▶ _Prompt_
Go through the data and copy each line where the word "client" shows up.

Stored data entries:
★ ★ ★ ★ ★

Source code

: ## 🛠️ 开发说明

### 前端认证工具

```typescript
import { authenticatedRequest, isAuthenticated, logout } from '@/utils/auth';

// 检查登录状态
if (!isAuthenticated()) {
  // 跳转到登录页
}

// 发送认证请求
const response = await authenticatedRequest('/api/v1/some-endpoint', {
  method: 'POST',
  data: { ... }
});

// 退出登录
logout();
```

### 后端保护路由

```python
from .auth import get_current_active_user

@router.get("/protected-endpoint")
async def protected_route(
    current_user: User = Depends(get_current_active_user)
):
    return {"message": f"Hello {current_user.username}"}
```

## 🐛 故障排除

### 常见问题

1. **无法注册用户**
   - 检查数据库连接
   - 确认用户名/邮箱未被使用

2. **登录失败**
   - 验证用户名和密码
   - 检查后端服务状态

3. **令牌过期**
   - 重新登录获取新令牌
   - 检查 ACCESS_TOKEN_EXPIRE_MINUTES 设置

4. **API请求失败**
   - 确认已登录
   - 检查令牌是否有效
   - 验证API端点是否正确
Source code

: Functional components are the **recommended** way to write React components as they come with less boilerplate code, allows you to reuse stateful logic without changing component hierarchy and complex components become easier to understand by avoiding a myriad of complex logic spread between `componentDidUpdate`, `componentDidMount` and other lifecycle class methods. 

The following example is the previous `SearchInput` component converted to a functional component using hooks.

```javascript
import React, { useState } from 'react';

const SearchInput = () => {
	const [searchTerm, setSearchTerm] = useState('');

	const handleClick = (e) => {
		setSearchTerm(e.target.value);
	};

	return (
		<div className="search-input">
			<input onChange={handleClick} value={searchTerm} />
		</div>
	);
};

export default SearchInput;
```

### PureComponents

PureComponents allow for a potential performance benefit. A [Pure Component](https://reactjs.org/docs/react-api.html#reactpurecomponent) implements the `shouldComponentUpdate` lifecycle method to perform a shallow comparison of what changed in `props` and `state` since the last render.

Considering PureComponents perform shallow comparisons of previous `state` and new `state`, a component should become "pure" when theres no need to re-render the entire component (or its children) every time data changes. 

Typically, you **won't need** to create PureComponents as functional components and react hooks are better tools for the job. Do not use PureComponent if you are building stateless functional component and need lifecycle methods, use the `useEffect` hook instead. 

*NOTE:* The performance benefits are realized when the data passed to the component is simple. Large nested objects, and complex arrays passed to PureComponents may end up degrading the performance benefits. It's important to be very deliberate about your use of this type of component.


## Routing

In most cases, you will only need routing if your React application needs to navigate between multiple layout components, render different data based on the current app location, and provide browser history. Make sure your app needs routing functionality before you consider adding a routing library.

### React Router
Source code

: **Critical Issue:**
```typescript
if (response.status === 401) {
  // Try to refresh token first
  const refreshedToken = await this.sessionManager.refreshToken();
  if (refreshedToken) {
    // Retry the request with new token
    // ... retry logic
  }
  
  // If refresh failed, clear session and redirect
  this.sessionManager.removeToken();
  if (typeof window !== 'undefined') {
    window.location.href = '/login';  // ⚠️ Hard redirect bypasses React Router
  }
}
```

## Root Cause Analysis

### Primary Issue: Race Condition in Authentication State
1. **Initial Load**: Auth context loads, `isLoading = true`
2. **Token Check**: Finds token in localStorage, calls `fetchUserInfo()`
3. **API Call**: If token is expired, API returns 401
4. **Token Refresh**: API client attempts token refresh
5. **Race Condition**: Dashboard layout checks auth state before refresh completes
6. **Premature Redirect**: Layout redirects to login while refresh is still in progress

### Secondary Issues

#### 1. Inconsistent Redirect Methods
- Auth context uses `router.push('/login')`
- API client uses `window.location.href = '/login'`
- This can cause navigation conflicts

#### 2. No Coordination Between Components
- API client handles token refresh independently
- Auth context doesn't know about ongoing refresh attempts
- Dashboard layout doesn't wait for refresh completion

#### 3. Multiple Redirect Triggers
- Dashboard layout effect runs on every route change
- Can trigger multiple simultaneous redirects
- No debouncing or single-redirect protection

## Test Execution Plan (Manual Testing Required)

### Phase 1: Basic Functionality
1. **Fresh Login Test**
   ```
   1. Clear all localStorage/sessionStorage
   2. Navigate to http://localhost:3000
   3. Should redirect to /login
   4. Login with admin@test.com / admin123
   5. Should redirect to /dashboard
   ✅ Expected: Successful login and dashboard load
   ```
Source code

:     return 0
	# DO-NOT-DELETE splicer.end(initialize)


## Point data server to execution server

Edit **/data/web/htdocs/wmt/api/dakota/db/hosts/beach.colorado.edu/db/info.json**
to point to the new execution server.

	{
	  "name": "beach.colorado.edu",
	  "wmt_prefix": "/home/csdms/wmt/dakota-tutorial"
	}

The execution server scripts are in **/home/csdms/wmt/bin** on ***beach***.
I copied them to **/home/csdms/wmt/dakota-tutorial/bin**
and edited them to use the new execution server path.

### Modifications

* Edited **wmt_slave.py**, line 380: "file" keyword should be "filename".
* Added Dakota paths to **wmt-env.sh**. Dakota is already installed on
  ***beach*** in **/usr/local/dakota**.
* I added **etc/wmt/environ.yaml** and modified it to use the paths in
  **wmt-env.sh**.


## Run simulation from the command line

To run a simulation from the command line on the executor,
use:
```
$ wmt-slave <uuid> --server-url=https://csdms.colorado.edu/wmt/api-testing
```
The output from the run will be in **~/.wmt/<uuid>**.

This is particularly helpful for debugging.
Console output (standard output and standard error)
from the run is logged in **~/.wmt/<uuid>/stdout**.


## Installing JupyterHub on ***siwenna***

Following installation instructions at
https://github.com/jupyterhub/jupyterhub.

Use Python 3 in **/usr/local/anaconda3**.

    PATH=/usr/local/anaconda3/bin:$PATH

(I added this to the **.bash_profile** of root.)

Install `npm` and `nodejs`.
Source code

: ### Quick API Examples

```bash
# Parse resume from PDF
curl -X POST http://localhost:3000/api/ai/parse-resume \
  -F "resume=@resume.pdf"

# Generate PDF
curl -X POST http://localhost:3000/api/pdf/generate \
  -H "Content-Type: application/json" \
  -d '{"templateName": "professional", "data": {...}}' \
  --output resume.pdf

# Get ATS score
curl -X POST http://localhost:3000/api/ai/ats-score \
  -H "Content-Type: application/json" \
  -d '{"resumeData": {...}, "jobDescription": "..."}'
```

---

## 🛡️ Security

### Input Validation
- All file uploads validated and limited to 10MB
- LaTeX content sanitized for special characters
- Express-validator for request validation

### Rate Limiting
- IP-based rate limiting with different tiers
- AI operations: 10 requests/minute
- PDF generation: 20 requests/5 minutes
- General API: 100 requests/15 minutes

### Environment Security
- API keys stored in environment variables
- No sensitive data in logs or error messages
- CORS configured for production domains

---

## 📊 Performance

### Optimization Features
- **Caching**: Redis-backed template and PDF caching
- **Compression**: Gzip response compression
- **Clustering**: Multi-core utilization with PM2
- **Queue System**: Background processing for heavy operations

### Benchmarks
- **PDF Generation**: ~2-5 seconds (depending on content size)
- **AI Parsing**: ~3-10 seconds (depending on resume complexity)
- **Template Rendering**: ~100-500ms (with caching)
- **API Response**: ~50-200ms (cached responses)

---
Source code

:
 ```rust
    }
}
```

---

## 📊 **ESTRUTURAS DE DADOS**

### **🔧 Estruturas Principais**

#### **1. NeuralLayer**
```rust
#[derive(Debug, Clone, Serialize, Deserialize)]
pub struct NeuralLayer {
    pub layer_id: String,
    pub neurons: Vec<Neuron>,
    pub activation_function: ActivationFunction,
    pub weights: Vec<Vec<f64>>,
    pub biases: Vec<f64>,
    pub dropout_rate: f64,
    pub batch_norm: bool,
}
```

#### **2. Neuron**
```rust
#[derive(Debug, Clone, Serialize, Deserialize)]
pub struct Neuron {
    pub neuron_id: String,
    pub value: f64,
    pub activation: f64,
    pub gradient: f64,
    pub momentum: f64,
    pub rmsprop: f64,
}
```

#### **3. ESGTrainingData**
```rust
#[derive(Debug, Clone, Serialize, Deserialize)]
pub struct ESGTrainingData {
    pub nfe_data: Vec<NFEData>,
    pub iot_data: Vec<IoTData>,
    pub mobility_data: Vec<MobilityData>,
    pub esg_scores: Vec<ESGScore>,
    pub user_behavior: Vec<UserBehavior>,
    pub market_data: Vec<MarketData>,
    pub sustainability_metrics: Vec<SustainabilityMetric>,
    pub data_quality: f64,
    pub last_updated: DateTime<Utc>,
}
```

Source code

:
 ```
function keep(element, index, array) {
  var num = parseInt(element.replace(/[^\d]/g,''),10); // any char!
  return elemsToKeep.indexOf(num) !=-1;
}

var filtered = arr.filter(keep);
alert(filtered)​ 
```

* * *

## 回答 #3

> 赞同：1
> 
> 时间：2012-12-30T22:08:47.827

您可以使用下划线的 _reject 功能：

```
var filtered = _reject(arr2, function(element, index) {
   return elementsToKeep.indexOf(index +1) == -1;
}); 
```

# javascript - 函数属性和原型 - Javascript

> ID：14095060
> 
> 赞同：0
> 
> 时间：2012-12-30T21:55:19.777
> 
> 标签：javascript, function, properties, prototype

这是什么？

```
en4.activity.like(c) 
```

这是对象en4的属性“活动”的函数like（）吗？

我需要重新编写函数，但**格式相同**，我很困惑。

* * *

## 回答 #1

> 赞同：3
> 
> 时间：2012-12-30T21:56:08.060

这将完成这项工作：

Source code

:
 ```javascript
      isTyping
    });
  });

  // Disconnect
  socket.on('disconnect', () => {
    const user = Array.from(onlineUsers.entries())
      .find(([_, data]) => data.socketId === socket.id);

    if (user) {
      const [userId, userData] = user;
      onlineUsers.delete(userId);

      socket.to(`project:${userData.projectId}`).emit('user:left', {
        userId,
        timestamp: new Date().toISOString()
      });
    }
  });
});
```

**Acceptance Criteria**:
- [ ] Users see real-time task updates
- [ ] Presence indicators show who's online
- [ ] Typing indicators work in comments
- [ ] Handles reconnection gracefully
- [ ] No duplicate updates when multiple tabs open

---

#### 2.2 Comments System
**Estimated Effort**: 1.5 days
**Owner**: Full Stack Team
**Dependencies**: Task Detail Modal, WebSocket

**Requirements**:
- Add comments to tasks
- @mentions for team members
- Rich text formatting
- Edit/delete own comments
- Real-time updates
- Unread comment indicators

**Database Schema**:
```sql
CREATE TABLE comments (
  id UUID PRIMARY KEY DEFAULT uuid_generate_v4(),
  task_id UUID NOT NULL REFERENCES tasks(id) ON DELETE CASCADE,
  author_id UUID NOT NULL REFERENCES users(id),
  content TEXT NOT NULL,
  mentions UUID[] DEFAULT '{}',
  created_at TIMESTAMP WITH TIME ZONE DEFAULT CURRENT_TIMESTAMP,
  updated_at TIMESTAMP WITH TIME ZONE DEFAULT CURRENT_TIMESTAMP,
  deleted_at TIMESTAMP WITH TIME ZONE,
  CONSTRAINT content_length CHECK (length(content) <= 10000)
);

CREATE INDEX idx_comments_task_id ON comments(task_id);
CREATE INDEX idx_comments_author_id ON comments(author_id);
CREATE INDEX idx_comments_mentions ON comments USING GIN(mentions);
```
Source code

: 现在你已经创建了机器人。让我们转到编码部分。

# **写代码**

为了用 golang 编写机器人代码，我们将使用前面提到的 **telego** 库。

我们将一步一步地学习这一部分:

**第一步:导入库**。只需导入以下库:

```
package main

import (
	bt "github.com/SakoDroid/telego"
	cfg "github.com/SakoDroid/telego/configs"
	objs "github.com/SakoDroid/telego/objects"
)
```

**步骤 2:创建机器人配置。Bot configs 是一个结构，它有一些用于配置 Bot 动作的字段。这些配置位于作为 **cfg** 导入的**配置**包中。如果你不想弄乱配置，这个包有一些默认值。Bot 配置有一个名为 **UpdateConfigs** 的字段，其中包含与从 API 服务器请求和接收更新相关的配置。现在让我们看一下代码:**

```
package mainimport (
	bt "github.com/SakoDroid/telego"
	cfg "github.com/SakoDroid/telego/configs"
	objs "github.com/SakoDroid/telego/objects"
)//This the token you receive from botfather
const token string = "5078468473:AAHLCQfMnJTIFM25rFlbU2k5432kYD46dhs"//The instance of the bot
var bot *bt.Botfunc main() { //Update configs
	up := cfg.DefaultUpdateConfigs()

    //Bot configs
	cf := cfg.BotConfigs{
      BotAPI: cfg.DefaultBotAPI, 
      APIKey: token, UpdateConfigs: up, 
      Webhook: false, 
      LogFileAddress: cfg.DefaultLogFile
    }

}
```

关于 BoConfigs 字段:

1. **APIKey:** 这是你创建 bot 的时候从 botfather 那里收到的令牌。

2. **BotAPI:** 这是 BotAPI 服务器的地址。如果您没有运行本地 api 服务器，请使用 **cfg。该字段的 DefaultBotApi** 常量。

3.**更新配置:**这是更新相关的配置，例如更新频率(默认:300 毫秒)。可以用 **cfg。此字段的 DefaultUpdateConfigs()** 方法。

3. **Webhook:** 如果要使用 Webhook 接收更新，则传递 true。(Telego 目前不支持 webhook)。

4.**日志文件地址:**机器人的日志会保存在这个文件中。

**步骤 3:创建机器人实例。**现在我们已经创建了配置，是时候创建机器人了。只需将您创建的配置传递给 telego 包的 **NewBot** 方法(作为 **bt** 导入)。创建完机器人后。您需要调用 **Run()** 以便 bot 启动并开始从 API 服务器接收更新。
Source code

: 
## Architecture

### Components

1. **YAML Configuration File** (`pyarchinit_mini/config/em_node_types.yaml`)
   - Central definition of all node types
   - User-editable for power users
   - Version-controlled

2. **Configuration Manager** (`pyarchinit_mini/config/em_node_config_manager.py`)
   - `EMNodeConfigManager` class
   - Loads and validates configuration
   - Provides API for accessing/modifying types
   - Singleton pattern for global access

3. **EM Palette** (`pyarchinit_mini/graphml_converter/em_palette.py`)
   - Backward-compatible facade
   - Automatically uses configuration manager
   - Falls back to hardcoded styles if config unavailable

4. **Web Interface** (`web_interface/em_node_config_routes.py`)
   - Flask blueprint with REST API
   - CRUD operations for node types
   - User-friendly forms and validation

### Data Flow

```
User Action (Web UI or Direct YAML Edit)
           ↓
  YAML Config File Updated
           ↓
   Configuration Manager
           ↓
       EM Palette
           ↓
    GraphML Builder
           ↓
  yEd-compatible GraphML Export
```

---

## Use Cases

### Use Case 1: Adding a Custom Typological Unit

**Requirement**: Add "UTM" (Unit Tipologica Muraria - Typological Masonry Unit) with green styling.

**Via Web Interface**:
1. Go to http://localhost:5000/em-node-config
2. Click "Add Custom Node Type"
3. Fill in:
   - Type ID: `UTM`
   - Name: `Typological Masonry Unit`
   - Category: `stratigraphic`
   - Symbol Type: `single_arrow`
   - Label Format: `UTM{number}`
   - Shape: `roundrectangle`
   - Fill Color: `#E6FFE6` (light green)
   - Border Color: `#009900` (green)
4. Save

★ ★ ★ ★ ★

▶ _Task result_
4. **Token Refresh**: API client attempts token refresh
- API client uses `window.location.href = '/login'`
- API client handles token refresh independently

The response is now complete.